Language support and linguistics in Lucene/Solr/elasticsearch and the open source and commercial eco-system


In search, language processing is often key to getting a good search experience. This talk gives an overview of language handling and linguistics functionality in Lucene/Solr/elasticsearch and best-practices for using them to handle Western, Asian and multi-language deployments. Pointers and references within the open source and commercial eco-systems for more advanced linguistics and their applications are also discussed.

The presentation is mix of overview and hands-on best-practices the audience can benefit immediately from in their Lucene, Solr or elasticsearch deployments. The eco-system part is meant to inspire how more advanced functionality can be developed by means of the available open source technologies within the Apache eco-system (predominantly) while also highlighting some of the commercial options available.

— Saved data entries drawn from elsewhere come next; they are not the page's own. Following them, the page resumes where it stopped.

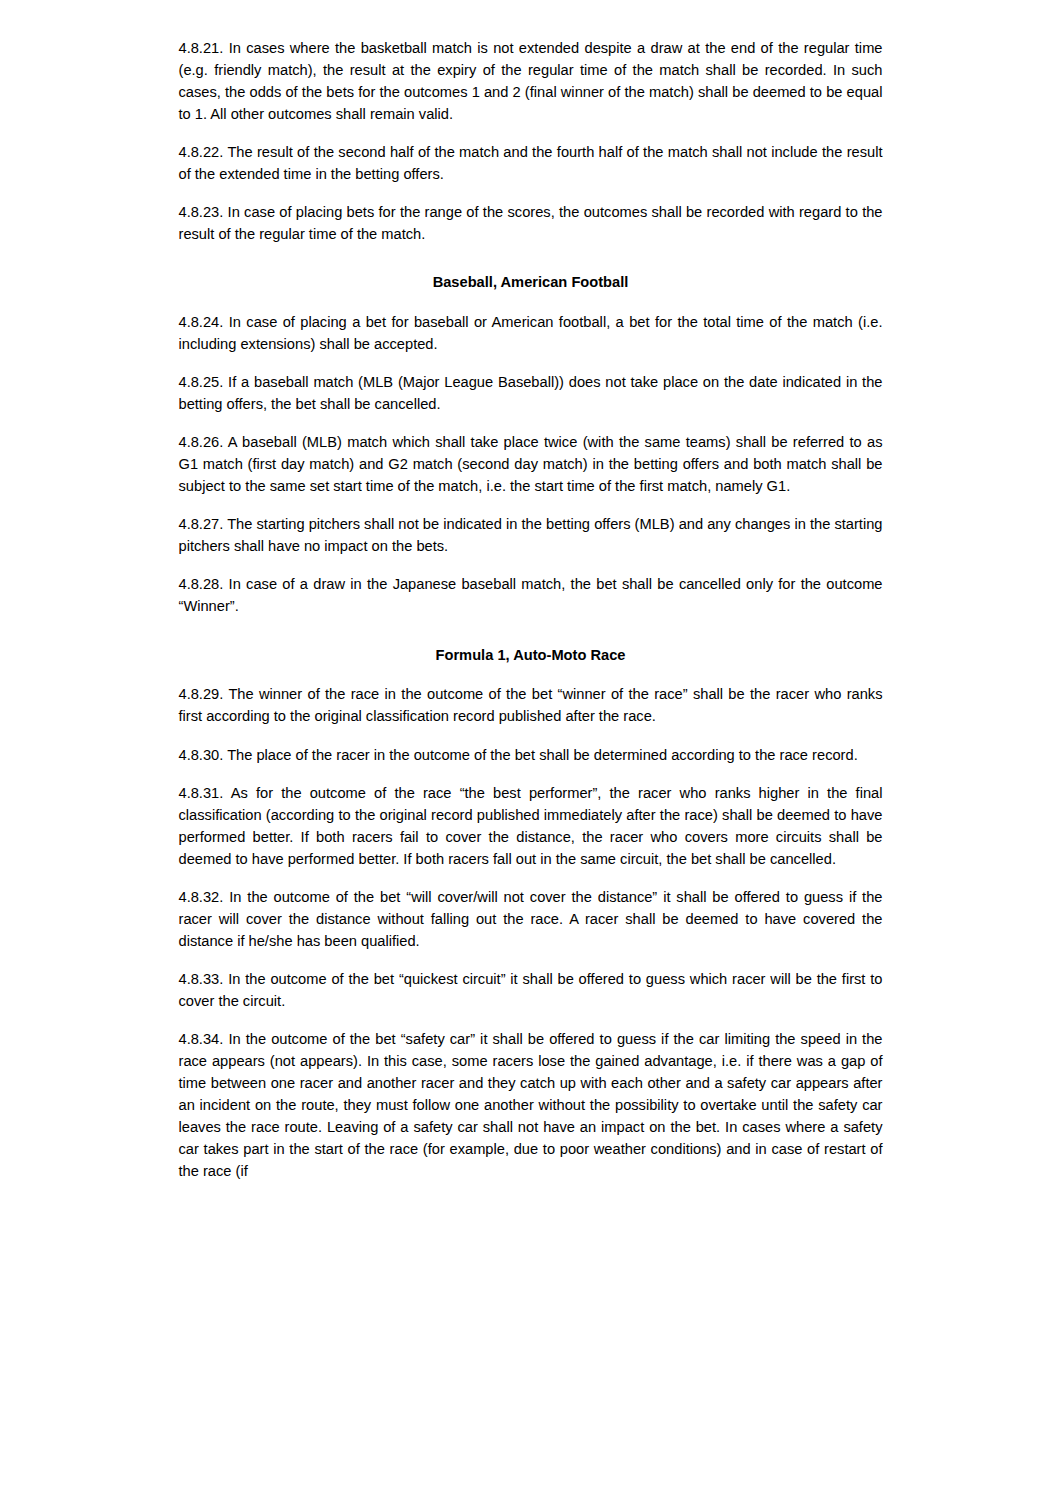4.8.21. In cases where the basketball match is not extended despite a draw at the end of the regular time (e.g. friendly match), the result at the expiry of the regular time of the match shall be recorded. In such cases, the odds of the bets for the outcomes 1 and 2 (final winner of the match) shall be deemed to be equal to 1. All other outcomes shall remain valid.
4.8.22. The result of the second half of the match and the fourth half of the match shall not include the result of the extended time in the betting offers.
4.8.23. In case of placing bets for the range of the scores, the outcomes shall be recorded with regard to the result of the regular time of the match.
Baseball, American Football
4.8.24. In case of placing a bet for baseball or American football, a bet for the total time of the match (i.e. including extensions) shall be accepted.
4.8.25. If a baseball match (MLB (Major League Baseball)) does not take place on the date indicated in the betting offers, the bet shall be cancelled.
4.8.26. A baseball (MLB) match which shall take place twice (with the same teams) shall be referred to as G1 match (first day match) and G2 match (second day match) in the betting offers and both match shall be subject to the same set start time of the match, i.e. the start time of the first match, namely G1.
4.8.27. The starting pitchers shall not be indicated in the betting offers (MLB) and any changes in the starting pitchers shall have no impact on the bets.
4.8.28. In case of a draw in the Japanese baseball match, the bet shall be cancelled only for the outcome “Winner”.
Formula 1, Auto-Moto Race
4.8.29. The winner of the race in the outcome of the bet “winner of the race” shall be the racer who ranks first according to the original classification record published after the race.
4.8.30. The place of the racer in the outcome of the bet shall be determined according to the race record.
4.8.31. As for the outcome of the race “the best performer”, the racer who ranks higher in the final classification (according to the original record published immediately after the race) shall be deemed to have performed better. If both racers fail to cover the distance, the racer who covers more circuits shall be deemed to have performed better. If both racers fall out in the same circuit, the bet shall be cancelled.
4.8.32. In the outcome of the bet “will cover/will not cover the distance” it shall be offered to guess if the racer will cover the distance without falling out the race. A racer shall be deemed to have covered the distance if he/she has been qualified.
4.8.33. In the outcome of the bet “quickest circuit” it shall be offered to guess which racer will be the first to cover the circuit.
4.8.34. In the outcome of the bet “safety car” it shall be offered to guess if the car limiting the speed in the race appears (not appears). In this case, some racers lose the gained advantage, i.e. if there was a gap of time between one racer and another racer and they catch up with each other and a safety car appears after an incident on the route, they must follow one another without the possibility to overtake until the safety car leaves the race route. Leaving of a safety car shall not have an impact on the bet. In cases where a safety car takes part in the start of the race (for example, due to poor weather conditions) and in case of restart of the race (if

Attendees will learn these things when attending the session:

  1. Get an overview of the linguistics functionality available in Lucene, Solr and elasticsearch

  2. Understand best-practices for working with common languages, including European, Asian and multi-language deployments

  3. Get pointers to relevant open source software and commercial options for more advanced linguistics and their applications within search

About the speaker: 
Christian Moen is an Apache Lucene/Solr Committer and a software engineer at Atilika Inc., a Japanese corporation providing innovative products and services within search, natural language processing and big data to leading businesses world wide. Christian has 13+ years experience with search across a range of industries and holds an M.Sc. in computer science from the University of Oslo, Norway.

Schedule info

Time slot: 
3 June 16:50 - 17:35